■ What this task involves ■
Copy out each line of the data holding "APERTURE".

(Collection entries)
****
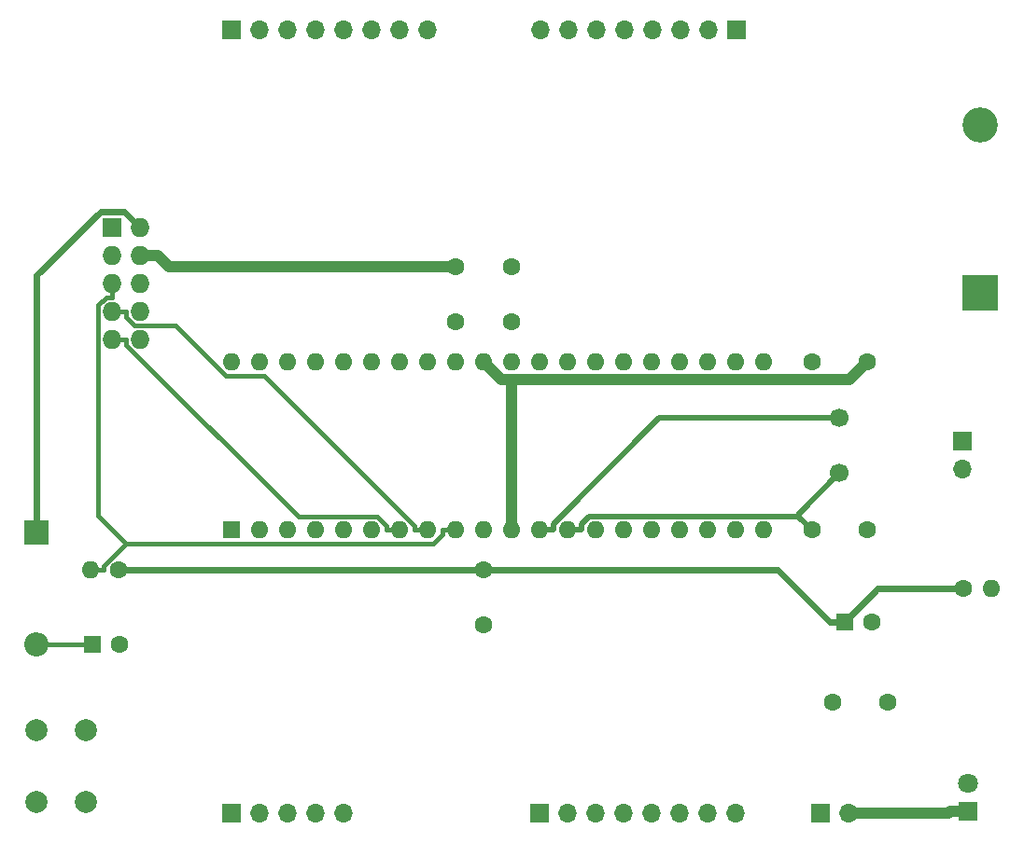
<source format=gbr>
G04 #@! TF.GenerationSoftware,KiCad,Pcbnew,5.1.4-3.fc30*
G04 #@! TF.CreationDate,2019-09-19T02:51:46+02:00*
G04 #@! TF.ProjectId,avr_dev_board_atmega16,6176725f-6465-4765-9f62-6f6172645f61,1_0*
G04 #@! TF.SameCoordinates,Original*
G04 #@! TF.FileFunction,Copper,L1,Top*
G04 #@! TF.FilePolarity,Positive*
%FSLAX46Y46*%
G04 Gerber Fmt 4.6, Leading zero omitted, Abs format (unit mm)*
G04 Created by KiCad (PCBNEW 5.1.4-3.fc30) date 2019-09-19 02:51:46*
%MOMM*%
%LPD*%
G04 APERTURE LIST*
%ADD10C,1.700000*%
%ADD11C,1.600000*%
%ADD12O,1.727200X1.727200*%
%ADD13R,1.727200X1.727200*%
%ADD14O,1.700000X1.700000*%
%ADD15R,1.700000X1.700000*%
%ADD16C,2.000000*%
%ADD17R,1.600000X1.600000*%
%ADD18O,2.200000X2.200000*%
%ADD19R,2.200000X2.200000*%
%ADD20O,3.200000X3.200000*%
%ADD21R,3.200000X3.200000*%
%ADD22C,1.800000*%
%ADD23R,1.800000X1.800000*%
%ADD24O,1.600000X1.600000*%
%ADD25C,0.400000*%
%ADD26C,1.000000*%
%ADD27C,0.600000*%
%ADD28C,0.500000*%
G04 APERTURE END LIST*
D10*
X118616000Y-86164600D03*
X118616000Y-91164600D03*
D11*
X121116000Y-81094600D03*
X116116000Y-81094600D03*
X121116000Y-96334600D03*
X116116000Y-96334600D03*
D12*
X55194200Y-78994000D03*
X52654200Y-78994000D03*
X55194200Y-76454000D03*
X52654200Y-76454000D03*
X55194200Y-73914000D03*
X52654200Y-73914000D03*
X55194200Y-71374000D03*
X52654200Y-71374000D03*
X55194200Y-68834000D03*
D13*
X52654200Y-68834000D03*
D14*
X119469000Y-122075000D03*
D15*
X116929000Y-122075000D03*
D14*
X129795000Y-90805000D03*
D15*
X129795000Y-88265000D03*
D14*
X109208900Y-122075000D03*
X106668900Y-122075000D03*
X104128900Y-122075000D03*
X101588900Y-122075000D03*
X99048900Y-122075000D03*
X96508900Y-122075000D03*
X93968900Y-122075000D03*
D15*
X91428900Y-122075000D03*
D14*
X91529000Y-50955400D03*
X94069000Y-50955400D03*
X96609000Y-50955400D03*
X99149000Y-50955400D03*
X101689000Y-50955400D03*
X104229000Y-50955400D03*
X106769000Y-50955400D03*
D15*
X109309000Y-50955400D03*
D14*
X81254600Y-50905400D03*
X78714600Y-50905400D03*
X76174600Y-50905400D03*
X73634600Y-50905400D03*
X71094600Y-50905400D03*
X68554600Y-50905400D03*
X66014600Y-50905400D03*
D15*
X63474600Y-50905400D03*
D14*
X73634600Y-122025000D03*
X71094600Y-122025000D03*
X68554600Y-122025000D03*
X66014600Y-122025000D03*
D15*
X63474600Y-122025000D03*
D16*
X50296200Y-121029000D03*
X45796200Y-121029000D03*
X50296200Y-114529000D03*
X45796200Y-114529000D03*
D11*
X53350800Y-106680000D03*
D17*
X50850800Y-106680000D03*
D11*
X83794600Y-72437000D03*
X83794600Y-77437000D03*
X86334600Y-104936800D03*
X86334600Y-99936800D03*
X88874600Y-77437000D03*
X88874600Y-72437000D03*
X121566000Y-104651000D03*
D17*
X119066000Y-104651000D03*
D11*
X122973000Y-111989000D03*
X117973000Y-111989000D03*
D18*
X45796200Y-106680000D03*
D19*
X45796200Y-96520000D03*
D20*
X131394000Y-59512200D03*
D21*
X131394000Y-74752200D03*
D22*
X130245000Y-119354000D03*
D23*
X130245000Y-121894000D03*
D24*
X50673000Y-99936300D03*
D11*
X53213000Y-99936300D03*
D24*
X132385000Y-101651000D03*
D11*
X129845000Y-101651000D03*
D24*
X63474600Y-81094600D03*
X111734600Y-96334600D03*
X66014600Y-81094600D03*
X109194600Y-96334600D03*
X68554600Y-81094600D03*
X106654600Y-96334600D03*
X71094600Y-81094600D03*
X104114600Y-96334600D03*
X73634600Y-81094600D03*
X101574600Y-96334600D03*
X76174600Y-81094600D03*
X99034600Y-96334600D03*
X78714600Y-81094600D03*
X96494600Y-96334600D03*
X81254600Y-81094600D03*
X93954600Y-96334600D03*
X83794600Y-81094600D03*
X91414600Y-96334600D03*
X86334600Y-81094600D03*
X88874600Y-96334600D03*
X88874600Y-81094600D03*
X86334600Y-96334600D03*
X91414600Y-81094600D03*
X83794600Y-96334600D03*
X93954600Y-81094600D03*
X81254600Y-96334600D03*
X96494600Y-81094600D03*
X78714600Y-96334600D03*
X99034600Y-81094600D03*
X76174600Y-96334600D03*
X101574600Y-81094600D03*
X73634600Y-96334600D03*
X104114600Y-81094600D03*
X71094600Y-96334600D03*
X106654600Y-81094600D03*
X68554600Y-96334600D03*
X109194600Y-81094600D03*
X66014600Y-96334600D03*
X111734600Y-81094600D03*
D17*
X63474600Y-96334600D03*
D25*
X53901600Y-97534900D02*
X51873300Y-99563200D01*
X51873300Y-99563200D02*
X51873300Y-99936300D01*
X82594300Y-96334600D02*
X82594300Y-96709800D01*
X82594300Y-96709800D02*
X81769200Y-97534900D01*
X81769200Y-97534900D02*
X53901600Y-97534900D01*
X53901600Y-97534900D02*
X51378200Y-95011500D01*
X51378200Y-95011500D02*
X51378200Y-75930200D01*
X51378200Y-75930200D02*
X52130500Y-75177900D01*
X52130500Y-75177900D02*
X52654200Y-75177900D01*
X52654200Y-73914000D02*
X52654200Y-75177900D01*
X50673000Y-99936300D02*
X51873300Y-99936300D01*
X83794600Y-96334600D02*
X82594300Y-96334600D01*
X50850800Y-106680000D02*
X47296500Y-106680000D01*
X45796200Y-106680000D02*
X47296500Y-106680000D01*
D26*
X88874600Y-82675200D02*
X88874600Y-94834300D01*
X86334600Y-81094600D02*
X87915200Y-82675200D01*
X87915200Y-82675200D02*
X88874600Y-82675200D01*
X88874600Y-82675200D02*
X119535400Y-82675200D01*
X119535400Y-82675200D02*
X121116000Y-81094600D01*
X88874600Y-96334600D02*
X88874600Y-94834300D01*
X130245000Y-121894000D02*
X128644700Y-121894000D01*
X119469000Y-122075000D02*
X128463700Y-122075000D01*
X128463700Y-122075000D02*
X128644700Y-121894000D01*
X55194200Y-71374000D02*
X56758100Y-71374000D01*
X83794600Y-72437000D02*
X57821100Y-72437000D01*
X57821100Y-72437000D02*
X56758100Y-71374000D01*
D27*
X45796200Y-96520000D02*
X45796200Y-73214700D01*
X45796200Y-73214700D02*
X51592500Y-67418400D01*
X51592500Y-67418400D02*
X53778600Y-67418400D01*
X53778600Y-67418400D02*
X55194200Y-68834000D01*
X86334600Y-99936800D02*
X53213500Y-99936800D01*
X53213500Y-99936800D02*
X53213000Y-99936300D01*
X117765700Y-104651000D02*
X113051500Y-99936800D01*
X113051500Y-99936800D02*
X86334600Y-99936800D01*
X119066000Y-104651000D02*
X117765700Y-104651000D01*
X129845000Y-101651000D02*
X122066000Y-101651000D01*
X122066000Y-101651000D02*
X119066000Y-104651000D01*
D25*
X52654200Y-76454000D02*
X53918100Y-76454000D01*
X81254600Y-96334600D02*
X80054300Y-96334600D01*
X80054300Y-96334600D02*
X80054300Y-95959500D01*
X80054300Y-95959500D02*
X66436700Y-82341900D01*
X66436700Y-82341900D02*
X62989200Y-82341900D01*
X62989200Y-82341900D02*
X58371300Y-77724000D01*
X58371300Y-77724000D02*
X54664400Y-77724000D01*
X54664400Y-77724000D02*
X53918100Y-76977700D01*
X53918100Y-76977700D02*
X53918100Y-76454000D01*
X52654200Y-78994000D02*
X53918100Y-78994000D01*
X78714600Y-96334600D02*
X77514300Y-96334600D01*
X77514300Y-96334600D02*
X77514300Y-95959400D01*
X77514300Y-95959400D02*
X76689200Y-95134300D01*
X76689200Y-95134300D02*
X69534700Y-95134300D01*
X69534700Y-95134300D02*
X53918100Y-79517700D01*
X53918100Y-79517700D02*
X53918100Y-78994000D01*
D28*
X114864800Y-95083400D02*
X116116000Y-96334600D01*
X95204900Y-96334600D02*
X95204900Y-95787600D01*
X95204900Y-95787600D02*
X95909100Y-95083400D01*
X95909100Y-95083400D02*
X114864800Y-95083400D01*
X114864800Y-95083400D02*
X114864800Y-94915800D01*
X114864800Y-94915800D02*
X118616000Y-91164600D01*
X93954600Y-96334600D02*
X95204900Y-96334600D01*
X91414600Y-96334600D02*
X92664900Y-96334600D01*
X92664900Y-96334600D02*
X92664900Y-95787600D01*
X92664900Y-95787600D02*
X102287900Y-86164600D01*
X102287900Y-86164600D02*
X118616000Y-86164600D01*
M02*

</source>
****
■ Task result ■
G04 APERTURE LIST*
G04 APERTURE END LIST*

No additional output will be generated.